> _Request_
Write out the text lines of the listing below word for word, omitting the pictures.

-------- Material for this task --------

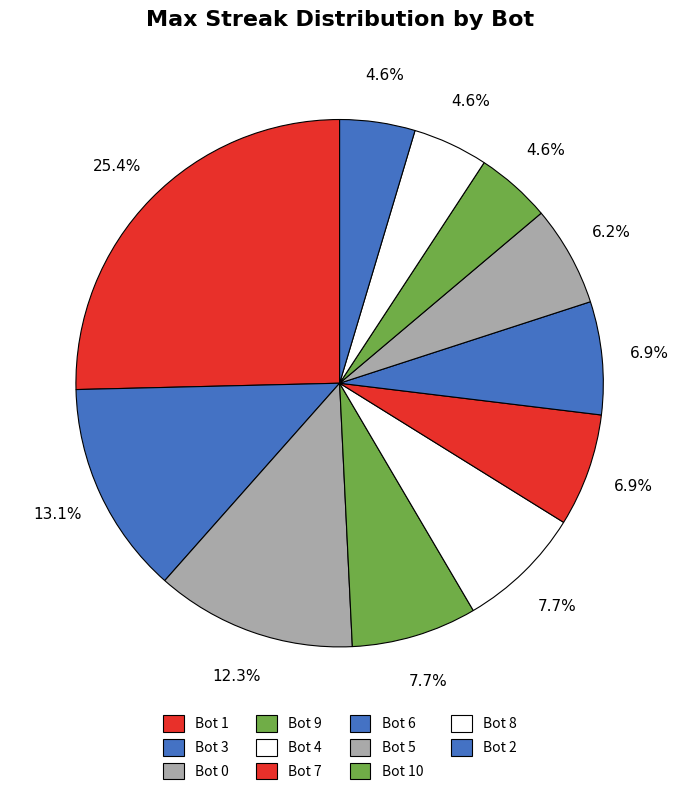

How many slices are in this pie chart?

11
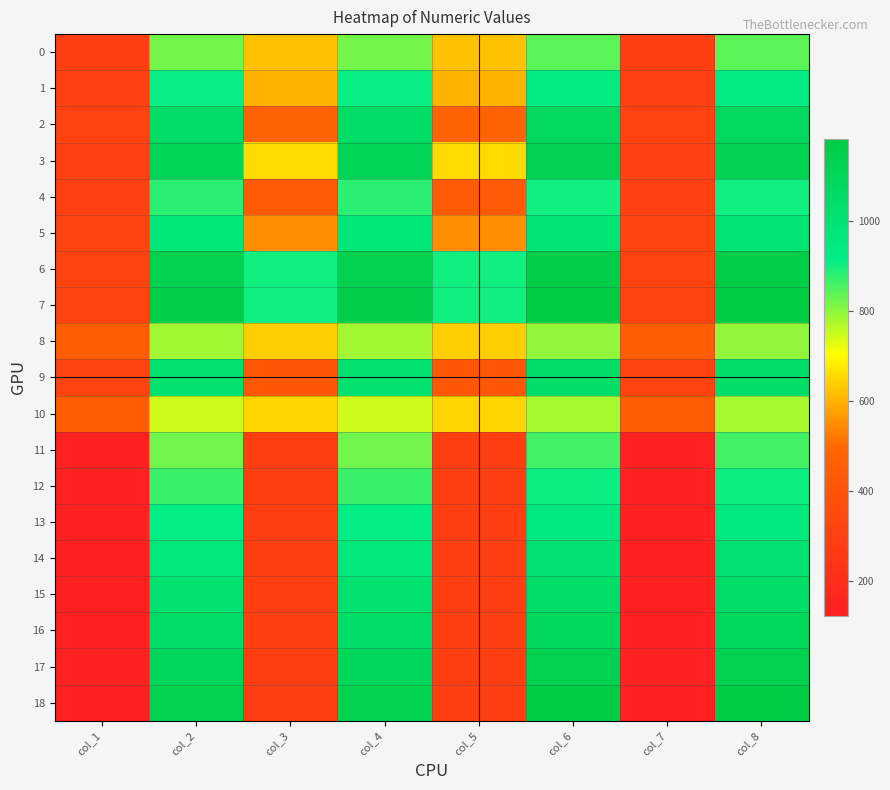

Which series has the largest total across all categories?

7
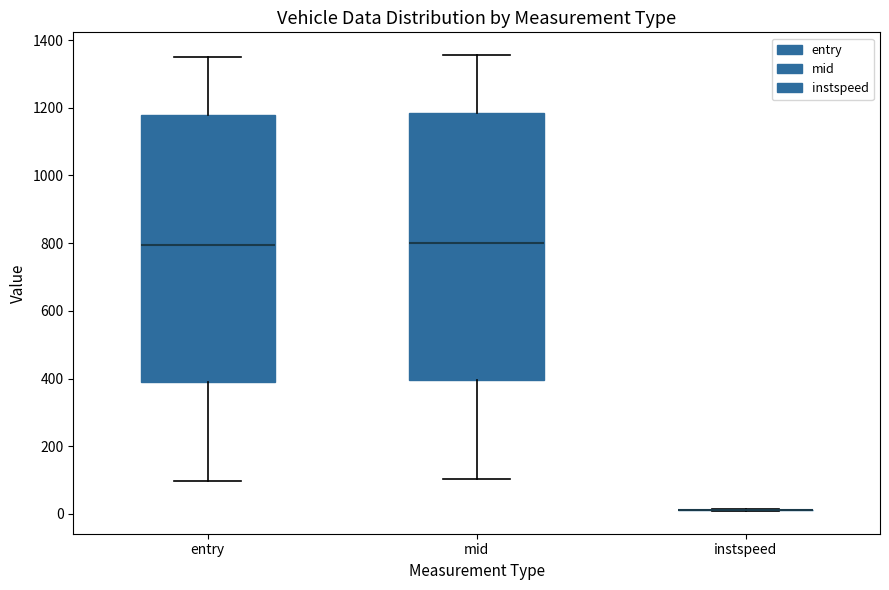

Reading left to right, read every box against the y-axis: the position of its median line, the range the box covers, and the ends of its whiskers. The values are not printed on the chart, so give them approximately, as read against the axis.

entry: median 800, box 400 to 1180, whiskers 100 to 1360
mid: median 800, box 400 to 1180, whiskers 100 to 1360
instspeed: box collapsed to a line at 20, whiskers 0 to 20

--------

> _Exercise response_
How many slices are in this pie chart?

11

Which series has the largest total across all categories?

7

Reading left to right, read every box against the y-axis: the position of its median line, the range the box covers, and the ends of its whiskers. The values are not printed on the chart, so give them approximately, as read against the axis.

entry: median 800, box 400 to 1180, whiskers 100 to 1360
mid: median 800, box 400 to 1180, whiskers 100 to 1360
instspeed: box collapsed to a line at 20, whiskers 0 to 20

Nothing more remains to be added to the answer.